• **Task goal**: Please filter the entries below and copy out every line that contains the word "only".

• **Stored data**:
>>
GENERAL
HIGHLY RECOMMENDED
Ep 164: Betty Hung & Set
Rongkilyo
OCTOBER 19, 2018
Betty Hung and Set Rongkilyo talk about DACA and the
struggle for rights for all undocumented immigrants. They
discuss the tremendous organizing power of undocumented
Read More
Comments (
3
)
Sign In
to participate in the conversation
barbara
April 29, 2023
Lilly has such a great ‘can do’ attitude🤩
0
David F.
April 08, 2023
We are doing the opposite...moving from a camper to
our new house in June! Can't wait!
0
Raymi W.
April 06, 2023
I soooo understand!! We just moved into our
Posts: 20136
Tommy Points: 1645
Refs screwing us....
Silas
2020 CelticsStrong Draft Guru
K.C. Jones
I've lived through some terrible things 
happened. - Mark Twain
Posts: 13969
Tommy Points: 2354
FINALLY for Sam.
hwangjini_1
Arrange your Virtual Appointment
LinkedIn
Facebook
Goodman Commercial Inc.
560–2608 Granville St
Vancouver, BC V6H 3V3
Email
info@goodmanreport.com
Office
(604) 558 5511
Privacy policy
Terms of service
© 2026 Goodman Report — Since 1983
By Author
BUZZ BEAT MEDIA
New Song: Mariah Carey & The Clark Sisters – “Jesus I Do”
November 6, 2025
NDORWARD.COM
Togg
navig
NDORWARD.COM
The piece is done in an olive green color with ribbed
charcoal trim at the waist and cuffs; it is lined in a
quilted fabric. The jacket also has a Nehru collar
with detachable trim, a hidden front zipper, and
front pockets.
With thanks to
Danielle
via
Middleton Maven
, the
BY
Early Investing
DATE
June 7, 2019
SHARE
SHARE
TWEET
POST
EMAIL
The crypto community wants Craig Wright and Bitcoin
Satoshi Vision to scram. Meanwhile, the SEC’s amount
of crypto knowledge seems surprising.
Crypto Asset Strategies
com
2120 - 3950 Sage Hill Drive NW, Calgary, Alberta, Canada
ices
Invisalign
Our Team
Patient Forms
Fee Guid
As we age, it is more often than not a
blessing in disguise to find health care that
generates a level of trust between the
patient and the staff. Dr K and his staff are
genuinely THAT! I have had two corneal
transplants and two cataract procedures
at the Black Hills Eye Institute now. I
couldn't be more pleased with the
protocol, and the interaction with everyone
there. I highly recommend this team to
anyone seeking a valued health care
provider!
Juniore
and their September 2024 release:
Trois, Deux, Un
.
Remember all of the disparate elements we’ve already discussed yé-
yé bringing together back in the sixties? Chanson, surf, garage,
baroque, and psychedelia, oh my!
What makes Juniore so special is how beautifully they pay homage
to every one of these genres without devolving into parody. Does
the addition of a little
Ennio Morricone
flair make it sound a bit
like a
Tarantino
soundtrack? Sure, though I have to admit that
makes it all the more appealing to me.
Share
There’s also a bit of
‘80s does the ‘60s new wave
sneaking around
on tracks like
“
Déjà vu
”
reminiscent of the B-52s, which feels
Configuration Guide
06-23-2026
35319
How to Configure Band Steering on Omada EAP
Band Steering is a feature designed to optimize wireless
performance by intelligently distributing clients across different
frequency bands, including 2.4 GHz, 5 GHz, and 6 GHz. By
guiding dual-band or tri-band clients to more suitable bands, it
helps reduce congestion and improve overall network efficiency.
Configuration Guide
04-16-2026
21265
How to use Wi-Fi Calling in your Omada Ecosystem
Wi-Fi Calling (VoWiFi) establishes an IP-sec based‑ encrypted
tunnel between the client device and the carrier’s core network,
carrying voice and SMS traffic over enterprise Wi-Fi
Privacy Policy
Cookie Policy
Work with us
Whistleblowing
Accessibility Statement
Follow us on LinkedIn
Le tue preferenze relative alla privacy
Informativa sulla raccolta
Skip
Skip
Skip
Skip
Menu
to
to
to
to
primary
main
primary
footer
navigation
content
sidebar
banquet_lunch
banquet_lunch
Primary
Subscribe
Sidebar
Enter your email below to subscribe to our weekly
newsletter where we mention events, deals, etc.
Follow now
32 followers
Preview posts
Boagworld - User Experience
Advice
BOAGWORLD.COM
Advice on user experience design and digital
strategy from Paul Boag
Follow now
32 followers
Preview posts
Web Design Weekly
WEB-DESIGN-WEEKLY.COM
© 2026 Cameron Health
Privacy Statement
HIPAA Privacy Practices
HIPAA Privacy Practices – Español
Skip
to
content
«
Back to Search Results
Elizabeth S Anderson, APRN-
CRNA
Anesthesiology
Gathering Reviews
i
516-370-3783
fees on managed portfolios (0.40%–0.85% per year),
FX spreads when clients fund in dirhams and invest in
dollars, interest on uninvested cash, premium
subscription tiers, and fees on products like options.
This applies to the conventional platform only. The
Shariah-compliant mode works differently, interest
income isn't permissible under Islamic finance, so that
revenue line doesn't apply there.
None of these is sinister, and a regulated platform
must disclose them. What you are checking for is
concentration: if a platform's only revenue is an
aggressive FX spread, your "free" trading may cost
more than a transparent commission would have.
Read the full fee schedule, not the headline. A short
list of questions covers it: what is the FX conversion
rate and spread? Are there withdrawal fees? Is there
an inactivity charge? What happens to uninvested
<<
• **Response to this exercise**:
This applies to the conventional platform only. The
concentration: if a platform's only revenue is an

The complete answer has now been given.